__Exercise__: Please rewrite these lines with "Blog" changed to "Journal" and everything else left as it is, leaving out the pictures.

__Data supplied__:

══════

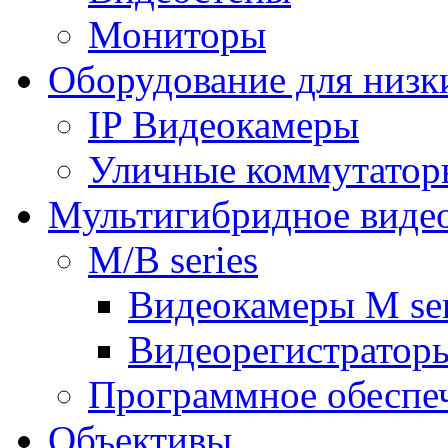
Мониторы
Оборудование для низк
IP Видеокамеры
Уличные коммутатор
Мультигибридное виде
M/B series
Видеокамеры M ser
Видеорегистраторы
Программное обеспе
Объективы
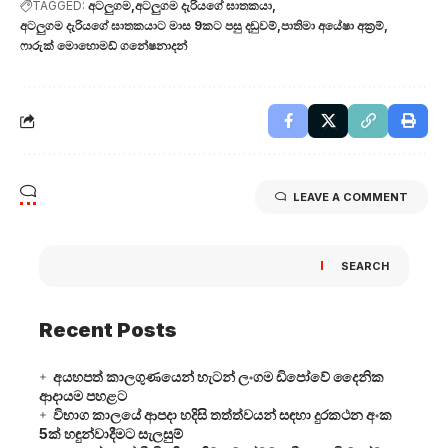
TAGGED:
අටලුගම
අටලුගම දැරියගේ ඝාතකයා
අටලුගම දැරියගේ ඝාතකයාට මාස 9කට පසු දඬුවම්
පාතිමා අයේෂා අක්‍රම්
ෆාරුක් මොහොමඩ් ගනේෂනාදන්
LEAVE A COMMENT
SEARCH
Recent Posts
අයහපත් කාලගුණයෙන් හැටන් ලංගම ඩිපෝවේ දෛනික
ආදායම පහළට
විභාග කාලයේ ආපදා හදිසි තත්ත්වයන් සඳහා දුරකථන අංක
5ක් හඳුන්වාදීමට සැලසුම්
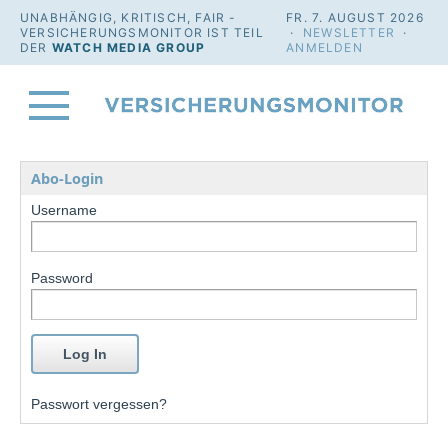
UNABHÄNGIG, KRITISCH, FAIR -
FR. 7. AUGUST 2026
VERSICHERUNGSMONITOR IST TEIL
·
NEWSLETTER
·
DER
WATCH MEDIA GROUP
ANMELDEN
Abo-Login
Username
Password
Passwort vergessen?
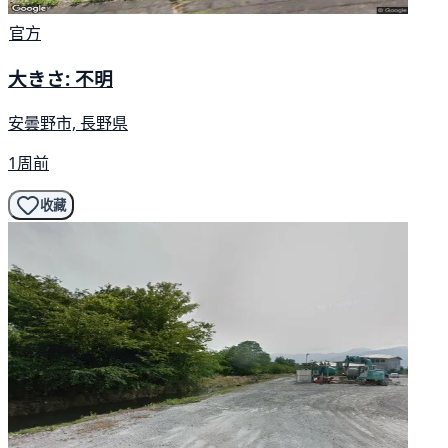
官方
大きさ: 不明
安曇野市, 長野県
1周前
收藏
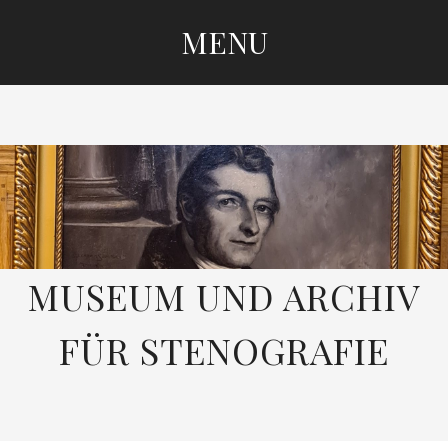
MENU
SKIP
TO
CONTENT
MUSEUM UND ARCHIV
FÜR STENOGRAFIE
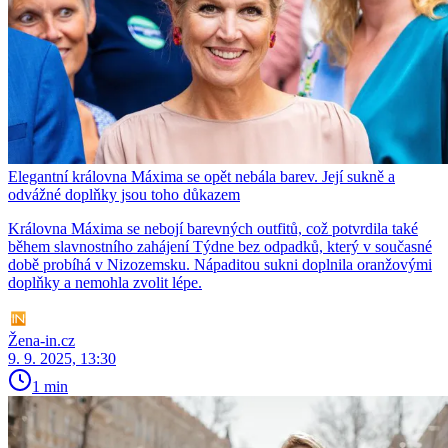
Elegantní královna Máxima se opět nebála barev. Její sukně a
odvážné doplňky jsou toho důkazem
Královna Máxima se nebojí barevných outfitů, což potvrdila také
během slavnostního zahájení Týdne bez odpadků, který v současné
době probíhá v Nizozemsku. Nápaditou sukni doplnila oranžovými
doplňky a nemohla zvolit lépe.
Žena-in.cz
9. 9. 2025, 13:30
1 min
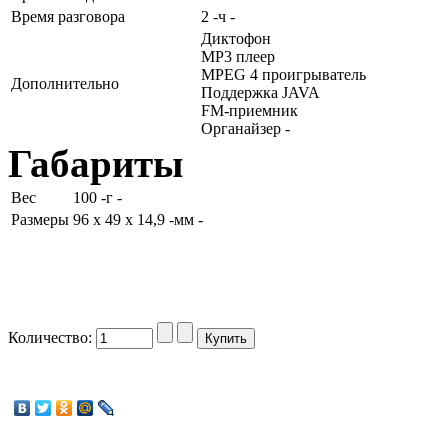
Время разговора
2 -ч -
Диктофон
MP3 плеер
MPEG 4 проигрыватель
Дополнительно
Поддержка JAVA
FM-приемник
Органайзер -
Габариты
Вес
100 -г -
Размеры
96 x 49 x 14,9 -мм -
Количество:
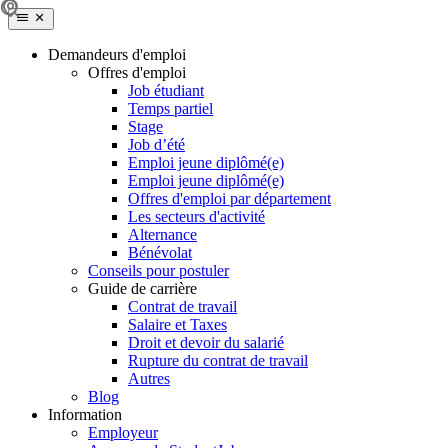
Demandeurs d'emploi
Offres d'emploi
Job étudiant
Temps partiel
Stage
Job d’été
Emploi jeune diplômé(e)
Emploi jeune diplômé(e)
Offres d'emploi par département
Les secteurs d'activité
Alternance
Bénévolat
Conseils pour postuler
Guide de carrière
Contrat de travail
Salaire et Taxes
Droit et devoir du salarié
Rupture du contrat de travail
Autres
Blog
Information
Employeur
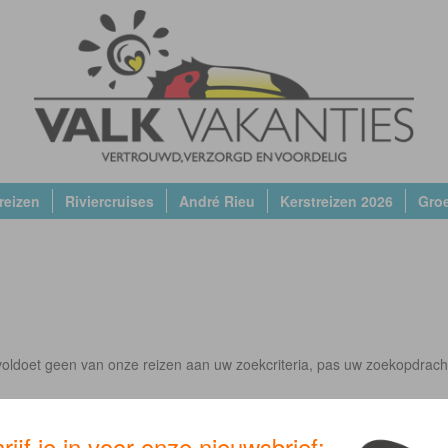
reizen
Riviercruises
André Rieu
Kerstreizen 2026
Gro
oldoet geen van onze reizen aan uw zoekcriteria, pas uw zoekopdrach
rijf je in voor onze nieuwsbrief:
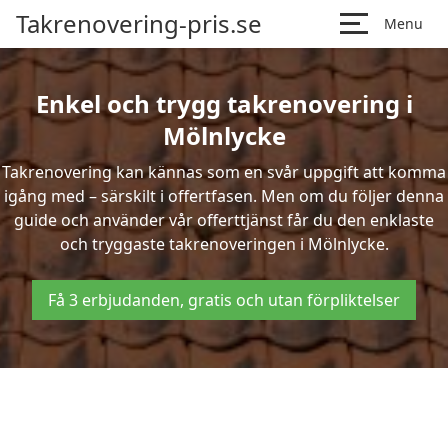
Takrenovering-pris.se
Menu
Enkel och trygg takrenovering i
Mölnlycke
Takrenovering kan kännas som en svår uppgift att komma
igång med – särskilt i offertfasen. Men om du följer denna
guide och använder vår offerttjänst får du den enklaste
och tryggaste takrenoveringen i Mölnlycke.
Få 3 erbjudanden, gratis och utan förpliktelser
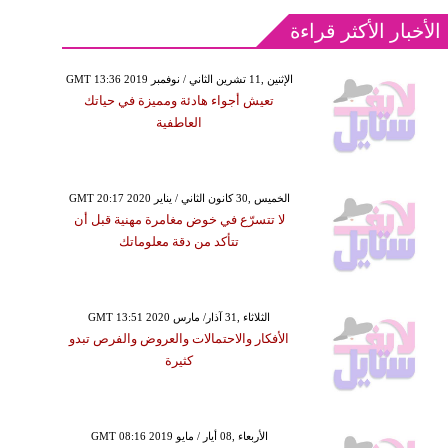
الأخبار الأكثر قراءة
GMT 13:36 2019 الإثنين ,11 تشرين الثاني / نوفمبر
تعيش أجواء هادئة ومميزة في حياتك
العاطفية
GMT 20:17 2020 الخميس ,30 كانون الثاني / يناير
لا تتسرّع في خوض مغامرة مهنية قبل أن
تتأكد من دقة معلوماتك
GMT 13:51 2020 الثلاثاء ,31 آذار/ مارس
الأفكار والاحتمالات والعروض والفرص تبدو
كثيرة
GMT 08:16 2019 الأربعاء ,08 أيار / مايو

══════

__Response to this exercise__:
Мониторы
Оборудование для низк
IP Видеокамеры
Уличные коммутатор
Мультигибридное виде
M/B series
Видеокамеры M ser
Видеорегистраторы
Программное обеспе
Объективы
TAGGED:
අටලුගම
අටලුගම දැරියගේ ඝාතකයා
අටලුගම දැරියගේ ඝාතකයාට මාස 9කට පසු දඬුවම්
පාතිමා අයේෂා අක්‍රම්
ෆාරුක් මොහොමඩ් ගනේෂනාදන්
LEAVE A COMMENT
SEARCH
Recent Posts
අයහපත් කාලගුණයෙන් හැටන් ලංගම ඩිපෝවේ දෛනික
ආදායම පහළට
විභාග කාලයේ ආපදා හදිසි තත්ත්වයන් සඳහා දුරකථන අංක
5ක් හඳුන්වාදීමට සැලසුම්
UNABHÄNGIG, KRITISCH, FAIR -
FR. 7. AUGUST 2026
VERSICHERUNGSMONITOR IST TEIL
·
NEWSLETTER
·
DER
WATCH MEDIA GROUP
ANMELDEN
Abo-Login
Username
Password
Passwort vergessen?
官方
大きさ: 不明
安曇野市, 長野県
1周前
收藏
MENU
SKIP
TO
CONTENT
MUSEUM UND ARCHIV
FÜR STENOGRAFIE
Elegantní královna Máxima se opět nebála barev. Její sukně a
odvážné doplňky jsou toho důkazem
Královna Máxima se nebojí barevných outfitů, což potvrdila také
během slavnostního zahájení Týdne bez odpadků, který v současné
době probíhá v Nizozemsku. Nápaditou sukni doplnila oranžovými
doplňky a nemohla zvolit lépe.
Žena-in.cz
9. 9. 2025, 13:30
1 min
Время разговора
2 -ч -
Диктофон
MP3 плеер
MPEG 4 проигрыватель
Дополнительно
Поддержка JAVA
FM-приемник
Органайзер -
Габариты
Вес
100 -г -
Размеры
96 x 49 x 14,9 -мм -
Количество:
Demandeurs d'emploi
Offres d'emploi
Job étudiant
Temps partiel
Stage
Job d’été
Emploi jeune diplômé(e)
Emploi jeune diplômé(e)
Offres d'emploi par département
Les secteurs d'activité
Alternance
Bénévolat
Conseils pour postuler
Guide de carrière
Contrat de travail
Salaire et Taxes
Droit et devoir du salarié
Rupture du contrat de travail
Autres
Journal
Information
Employeur
reizen
Riviercruises
André Rieu
Kerstreizen 2026
Gro
oldoet geen van onze reizen aan uw zoekcriteria, pas uw zoekopdrach
rijf je in voor onze nieuwsbrief:
Takrenovering-pris.se
Menu
Enkel och trygg takrenovering i
Mölnlycke
Takrenovering kan kännas som en svår uppgift att komma
igång med – särskilt i offertfasen. Men om du följer denna
guide och använder vår offerttjänst får du den enklaste
och tryggaste takrenoveringen i Mölnlycke.
Få 3 erbjudanden, gratis och utan förpliktelser
الأخبار الأكثر قراءة
GMT 13:36 2019 الإثنين ,11 تشرين الثاني / نوفمبر
تعيش أجواء هادئة ومميزة في حياتك
العاطفية
GMT 20:17 2020 الخميس ,30 كانون الثاني / يناير
لا تتسرّع في خوض مغامرة مهنية قبل أن
تتأكد من دقة معلوماتك
GMT 13:51 2020 الثلاثاء ,31 آذار/ مارس
الأفكار والاحتمالات والعروض والفرص تبدو
كثيرة
GMT 08:16 2019 الأربعاء ,08 أيار / مايو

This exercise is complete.